O cálculo exacto

João Gonçalves e o seu comentário a uma notícia de O Sol:
No meio do esterco, um Homem. «Ramalho Eanes prescindiu dos retroactivos a que tinha direito relativos à reforma como general, que nunca recebeu. O Governo diz ter sondado o ex-Presidente, que não aceitou auferir essa quantia (a qual ascenderia a mais de um milhão de euros). A reforma só começou a ser paga em Julho, mas sem qualquer indemnização relativa ao passado.»

O que me incomoda nisto? O panegírico a uma atitude que, do ponto de vista político — e repito, político — tem tanto de inconsequente quanto de demagógico e covarde.

1. Se Ramalho Eanes fosse, por princípio político, contra a acumulação de pensões, devia dizê-lo de forma clara, devia ter recebido os retroactivos a que legalmente tinha direito e doá-los publicamente às instituições que bem entendesse, e deveria fazer o mesmo com a pensão que vai auferir em cada mês — isso seria uma atitude política e a defesa de princípios em que acredita.

2. Ora, Ramalho Eanes parece que não é contra a acumulação de pensões, ou se é não o disse, ou se o disse a notícia não dá conta disso. Obviamente, Ramalho Eanes tem todo o direito de não ser contra a acumulação de pensões.

3. Temos então que Ramalho Eanes começou a receber a pensão desde Julho mas não aceitou receber os retroactivos a que tinha direito — mais de um milhão de euros.

4. Eu percebo pouco de leis, mas pensava que os salários e as pensões eram um direito irrenunciável. Pelos vistos não. Pelos vistos é possível o Governo sondar um cidadão: ó se faz favor, V. Exc. sempre quer receber o salário ou a pensão que a lei obriga que se lhe pague?

5. Mas claro, eu percebo pouco de leis. Politicamente, porém, penso que não há que enganar: a atitude supostamente digna e honrada de Ramalho Eanes significa, na prática, que um cidadão que ocupa o exigente cargo simbólico de ex-Presidente da República (e que recebe uma pensão politicamente justa por isso) deixa entender que não devemos exigir ao Estado que ele cumpra a Lei, que lhe podemos perdoar uma dívida a bem da Nação ou qualquer coisa parecida.

6. Politicamente, isto é confundir desapego pessoal com relações institucionais e jurídicas. Se Ramalho Eanes entende que o momento de crise manda que os cidadãos, na medida das suas possibilidades, financiem supletivamente o Estado, deve tornar essa posição clara. Ou seja, devia receber o milhão de euros, tornando claro que o Estado de Direito é para levar a sério, e depois doar o milhão de euros ao Estado, tomando a sua posição política.

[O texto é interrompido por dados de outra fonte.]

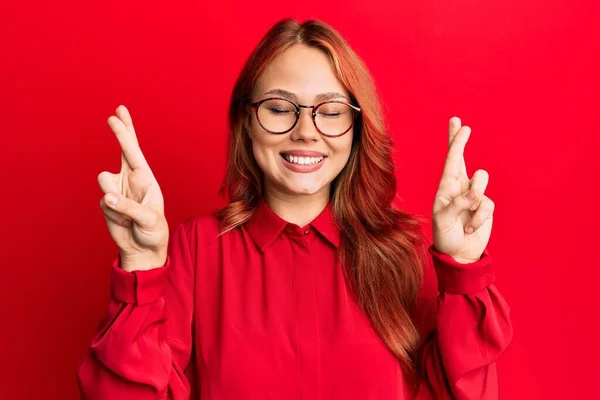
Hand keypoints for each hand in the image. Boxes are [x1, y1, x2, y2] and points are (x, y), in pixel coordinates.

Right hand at [97, 105, 168, 270]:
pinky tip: (124, 222)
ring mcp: (117, 189)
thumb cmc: (153, 231)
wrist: (143, 248)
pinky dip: (114, 215)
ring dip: (115, 198)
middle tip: (115, 114)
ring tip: (129, 216)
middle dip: (121, 132)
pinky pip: (103, 203)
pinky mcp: (106, 202)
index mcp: (146, 179)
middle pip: (123, 150)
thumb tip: (106, 197)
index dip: (126, 133)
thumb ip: (128, 207)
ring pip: (104, 181)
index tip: (117, 116)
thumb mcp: (148, 219)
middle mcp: (130, 179)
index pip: (134, 151)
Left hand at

7. O problema deve estar mesmo no milhão de euros. Porque com as manchetes obscenamente populistas que denunciam as “reformas escandalosas” de funcionários públicos como professores catedráticos, juízes do supremo e demais quadros superiores, o milhão de euros ia de certeza parar à primeira página.

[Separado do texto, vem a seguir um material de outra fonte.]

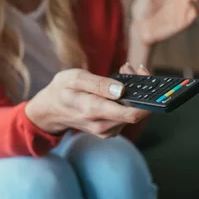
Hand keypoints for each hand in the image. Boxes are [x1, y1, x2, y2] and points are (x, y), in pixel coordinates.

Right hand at [25, 68, 150, 138]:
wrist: (51, 110)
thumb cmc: (62, 90)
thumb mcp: (74, 78)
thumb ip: (98, 84)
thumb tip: (122, 90)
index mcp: (95, 111)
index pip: (133, 113)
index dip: (146, 97)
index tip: (143, 77)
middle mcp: (104, 126)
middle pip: (137, 112)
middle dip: (139, 87)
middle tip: (129, 67)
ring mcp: (108, 130)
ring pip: (134, 113)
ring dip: (134, 92)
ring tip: (124, 71)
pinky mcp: (111, 129)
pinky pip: (127, 115)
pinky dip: (128, 99)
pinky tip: (120, 86)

8. Eanes não quis enfrentar o populismo. Preferiu que se noticiasse a sua fuga política, mas vendeu-a sob a forma do lance demagógico da honra e da dignidade. Há sempre quem compre estas virtudes e relembre velhas austeridades salazaristas — mas não é preciso muito para perceber aqui a outra face da moeda populista.

9. Um milhão de euros de retroactivos devidos é sem dúvida dinheiro. Mas quando daqui por alguns anos — e humanamente só posso desejar longevidade ao Senhor General —, a soma mensal da sua pensão perfizer uma quantia semelhante, não haverá ninguém a lembrar-se de fazer as contas. Eanes sabe isto. A sua suposta inocência política tem a dimensão deste cálculo exacto, que é complexo salazarista de os outros saberem que temos dinheiro misturado com a perfídia pequena de o querer realmente, mas em segredo.